Le Repli, de Joseph Paris

Publié le 24 octobre 2024 par Africultures @africultures

En sortie le 30 octobre 2024 dans les salles françaises, Le Repli rappelle la montée des discours racistes en France depuis le début des années 80 et la restriction des libertés depuis 2015. Une analyse salutaire, d’une profonde actualité.

On croit tout savoir et pourtant. Ce genre de film qui rappelle les faits et en condense l’histoire a son importance, pour clarifier les argumentaires, et revenir à l’essentiel quand tout se brouille en cette période de trop-plein. Joseph Paris s’appuie sur un ami activiste militant : Yasser Louati, lequel décrypte l’actualité sur sa chaîne youtube, son blog sur Mediapart, son podcast, etc., et dont sa maîtrise de l’anglais lui permet d’être sollicité par les télévisions étrangères pour représenter le point de vue des musulmans de France, se trouvant ainsi parfois en position d’accusé. Le film est ainsi fait à deux, mariant les deux démarches : le commentaire-enquête engagé du réalisateur et les interviews. Le tout entrecoupé d’images d’illustration en rythme saccadé ou de grattages de photos en noir et blanc des personnalités évoquées sur un mode expérimental underground. Je ne suis d’ailleurs pas sûr que ce dispositif de ratures et déchirures grandisse le propos, comme s’il fallait souiller encore davantage l’image des politiques à une époque où le « tous pourris » mène à l’extrême-droite.

Mais le film s’attache heureusement à l’analyse et avouons que ces hommes politiques se prêtent bien à cette macabre métaphore des tigres de papier : cela commence par l’État d’urgence et la déchéance de nationalité après les attentats de 2015, puis l’instrumentalisation de l’islam par la gauche dans les années 1980, puis la loi sur le voile votée par la droite, les violences policières, la déviation de la laïcité… Mettre tout cela bout à bout en dévoile l’accablante continuité, à l’heure où l’on nous promet une nième loi sur l’immigration et où se resserre toujours davantage l’étau pour tous ceux que l’on veut isoler dans leur différence.

Résultat d’une remarquable recherche d’archives et dévoilant des documents gravement mensongers, le film ne s’appelle pas Le Repli pour rien : il documente la montée du racisme et les restrictions des libertés. Sur quoi se replie-t-on ? Sur une identité fantôme et pourtant sans cesse revendiquée, alors que, comme le disait le grand historien Fernand Braudel, « la France n’est que diversité ».[1] La responsabilité politique de la gauche comme de la droite est énorme et si le film insiste sur les discours et les lois, c’est que ce repli orchestré d’en haut s’imprime dans les esprits comme naturel et nécessaire, rejoignant ce qu’on pense tout bas. L’insécurité est instrumentalisée et les regrets de François Hollande sur la déchéance de nationalité n’y changent rien : le « nous » exclut de fait ceux que la République ne veut pas reconnaître, forcément d’origine extra-européenne. Il y a nous et les autres. Et voilà que de perquisitions en répressions, l’Etat de droit est remis en cause. La banalisation des thèmes et solutions de l’extrême droite fait son chemin jusqu’à menacer cette même République en attisant les haines, fragilisant le lien social et détruisant la solidarité nationale.

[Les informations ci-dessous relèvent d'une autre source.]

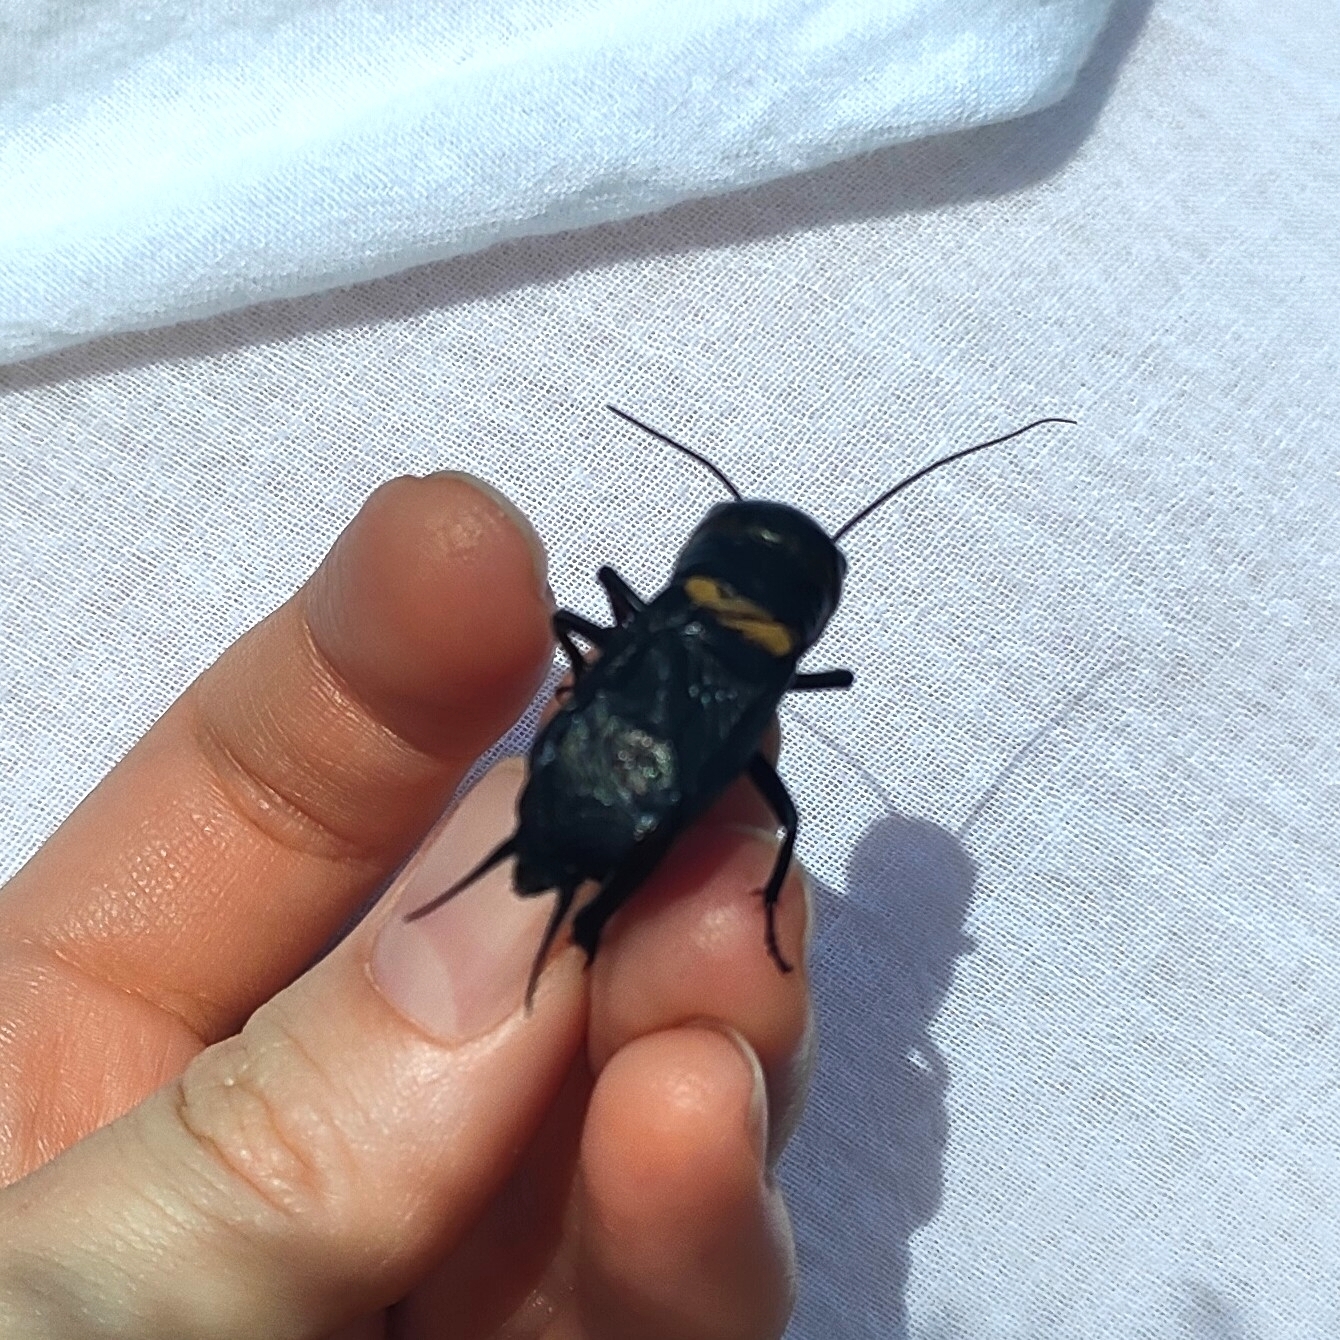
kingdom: Animalia
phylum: Arthropoda
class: Insecta
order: Orthoptera
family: Gryllidae
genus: Gryllus
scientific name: Gryllus campestris
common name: Field cricket
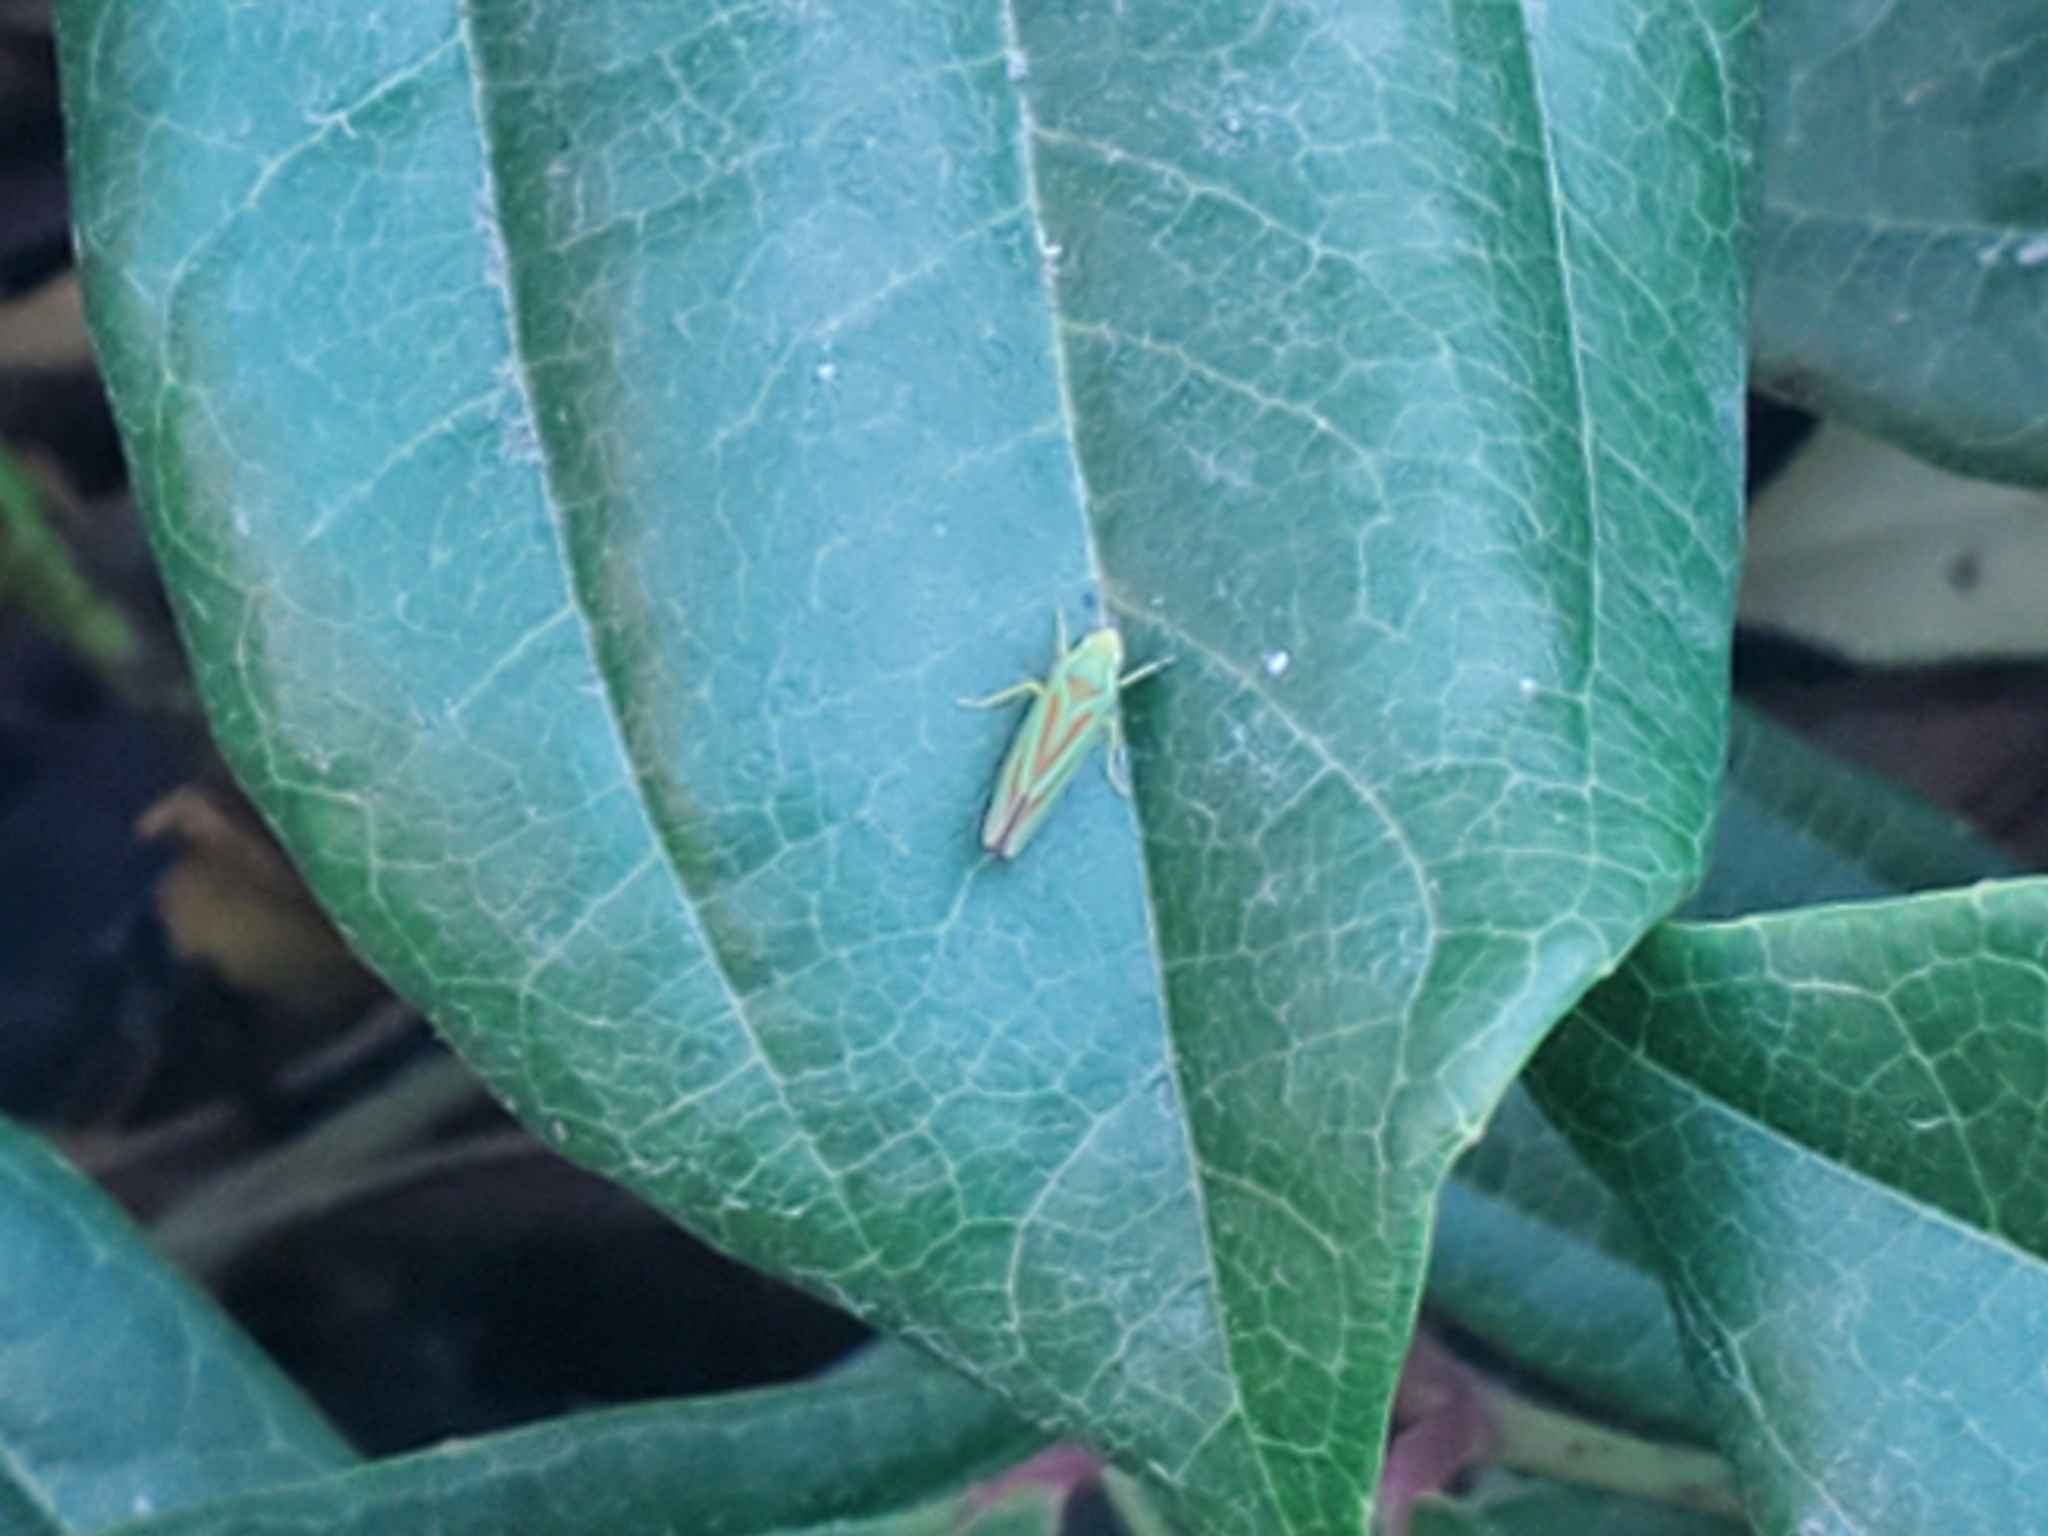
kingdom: Animalia
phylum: Arthropoda
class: Insecta
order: Hemiptera
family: Cicadellidae
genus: Graphocephala
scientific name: Graphocephala fennahi
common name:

Voici donc que notamment à travers le témoignage de Yasser Laouti, ce sont les premiers concernés qui accèdent à la parole, ces musulmans que Daesh cherche à transformer en ennemi intérieur pour les déstabiliser autant que le reste de la société. En les excluant et les réprimant, on donne aux terroristes ce qu’ils voulaient en torpillant l’unité nationale. Leur parole dans le film n’est pas seulement politique mais aussi une intimité, le ressenti de ceux que l’on soupçonne et que l’on menace, voire agresse, même dans le cadre familial. La systématisation des violences policières est dès lors mise en exergue.

Le mal remonte à loin : lorsque les immigrés, au début des années 80, ont revendiqué l’égalité des salaires. Si les droits d’un groupe ne sont pas respectés, ce sont les droits de tous qui sont menacés. Au fur et à mesure du film, cette maxime se confirme toujours davantage. Outre les discours populistes et xénophobes, la médiatisation des répressions dans la société de la peur désigne les coupables : les étrangers. « Ce qui leur arrive, c’est ce qui nous attend », avertit le réalisateur. Parce que la condition de toute liberté reste l’égalité.

[1] L’identité de la France, en trois volumes, Paris, Arthaud-Flammarion, 1986.